As close as she dared was fifty metres. The helicopter held its station, the black nose of its chain-gun locked on the beetle-blue ATV.

‘Closer,’ William whispered. Gaby moved the ATV in until she could smell the musky, fruity, sexy perfume of Chaga through the vents. The helicopter gingerly waltzed a little nearer.

‘Do these bastards not give up?’ Faraway asked.

‘Closer,’ William ordered a third time and this time Gaby drove until the pods and bulbs of Chaga-stuff popped beneath her tyres and the hexagonal mosaics cracked and spilled orange ichor that blossomed into helixes and coils of living polymer. The helicopter darted in, suddenly swung high in the air so that its rotors looked like the sails of a insane windmill, then spun away and receded across the Chyulu Plain and was seen and heard no more.

‘Yes!’ Faraway shouted. Tembo smiled like a man who knows his prayers have been answered. Gaby leaned forward until her forehead touched the top of the steering wheel and tried to stop her hands shaking.

‘Go west,’ William said ‘We should follow the edge until we come to the Olosinkiran road. They are South Africans over there. We can trust them.’

Gaby put her foot on the accelerator.

And the blue Nissan All Terrain Vehicle died.

‘Oh no,’ said Gaby McAslan, turning and turning and turning the ignition, pumping and pumping and pumping the gas pedal. The diesel pressure lamp glowed at her. ‘Oh no no no no no.’

Tembo got out and put up the hood. He beckoned to Gaby. Chaga-stuff crackled and burst beneath the soles of her boots. Strange pheromones challenged her.

‘I think we have a problem here.’

Compressor, fuel lines, cylinder head wore coats of tiny sulphur-yellow flowers, like miniature cauliflower buds. As Gaby watched, not wanting to believe what her eyes were showing her, the plague of flowers spread to the oil pump, oil filter and engine block. Tendrils were rising from the open flower heads on the cylinder block, waving sentiently in the sunlight. In under a minute the engine compartment was a pulp of pseudo-coral and oily metal. A sudden bang, like a shot. The fuel cap had blown off. Yellow fungus dripped from the fuel pipe. The body panels over the fuel tank were bowed out. The tyres popped little blue blooms around their rims. Something like crystalline rust was trying to work its way along the paintwork under the protective lacquer. Gaby yelped. The synthetic soles of her heavy-duty boots were blistering. There was man-made stretch fibre in her jodhpurs, in her underwear. It would eat that.

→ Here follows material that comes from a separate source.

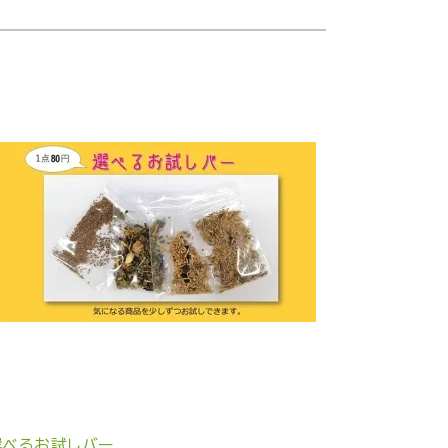
選べるお試しバー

She should have obeyed T.P.’s panties catechism to the letter.

She jumped onto the hood of the ATV to get away from the treacherous earth.

‘What is the finance company going to say about this? I only just made the first payment.’

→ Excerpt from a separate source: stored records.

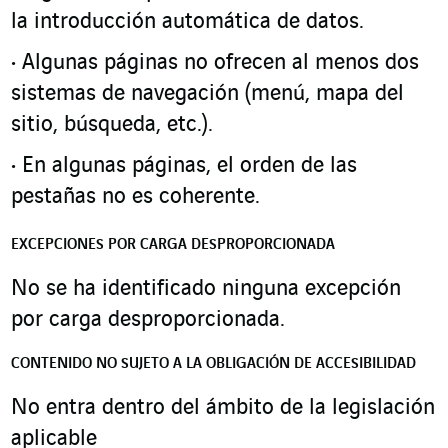
la introducción automática de datos.
Algunas páginas no ofrecen al menos dos
sistemas de navegación (menú, mapa del
sitio, búsqueda, etc.).
En algunas páginas, el orden de las
pestañas no es coherente.
EXCEPCIONES POR CARGA DESPROPORCIONADA
No se ha identificado ninguna excepción
por carga desproporcionada.
CONTENIDO NO SUJETO A LA OBLIGACIÓN DE ACCESIBILIDAD
No entra dentro del ámbito de la legislación
aplicable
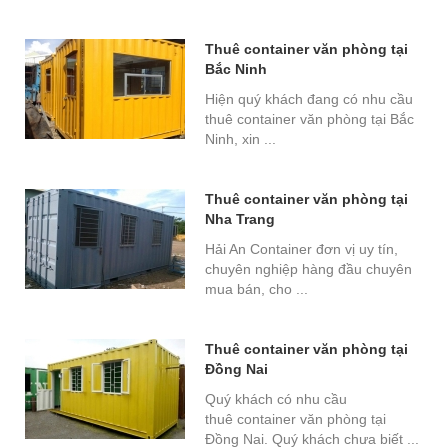
Thuê container văn phòng tại
Bắc Ninh
Hiện quý khách đang có nhu cầu
thuê container văn phòng tại Bắc
Ninh, xin ...
Thuê container văn phòng tại
Nha Trang
Hải An Container đơn vị uy tín,
chuyên nghiệp hàng đầu chuyên
mua bán, cho ...
Thuê container văn phòng tại
Đồng Nai
Quý khách có nhu cầu
thuê container văn phòng tại
Đồng Nai. Quý khách chưa biết ...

‘I do not think you are going to get much satisfaction from your insurers,’ Tembo said ruefully.

They were saying these little things because none of them dared think about the big things. At terminum. Angry Azerbaijanis behind them. Sixty kilometres of semi-desert on either side. No food. No water. No means of communication.

‘Shit! The disc!’

Tembo seized the camera and ran as fast as he could out of the Chaga into the virgin savannah. Gaby saw the flexible disc heliograph in the sun, Tembo unbutton his pants and then Faraway asked her to please spare his friend’s dignity.

‘Just pray his digestion is good today,’ he said.

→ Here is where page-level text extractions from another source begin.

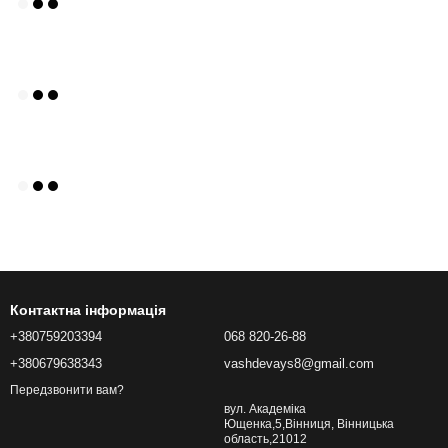
Контактна інформація
+380759203394
068 820-26-88
+380679638343
vashdevays8@gmail.com
Передзвонити вам?
вул. Академіка
Ющенка,5,Вінниця, Вінницька
область,21012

The camera he brought back was a purulent mass of lichens and pseudo-fungi. Gaby winced at the SkyNet sticker on the side as responsibility went in and opened up inside her like the Gae Bolga of her childhood legends, the belly spear that unfolded a thousand barbs and tore out your guts. Mrs Tembo and Sarah and Etambele had waved their father off that morning and Gaby McAslan could not bear the responsibility that they might never be waving him home again. They could die out here, or be vanished by the UN, like Peter Werther, which is worse than dying to those who wait outside. She had put them all into this place and did not have an idea how to get them out.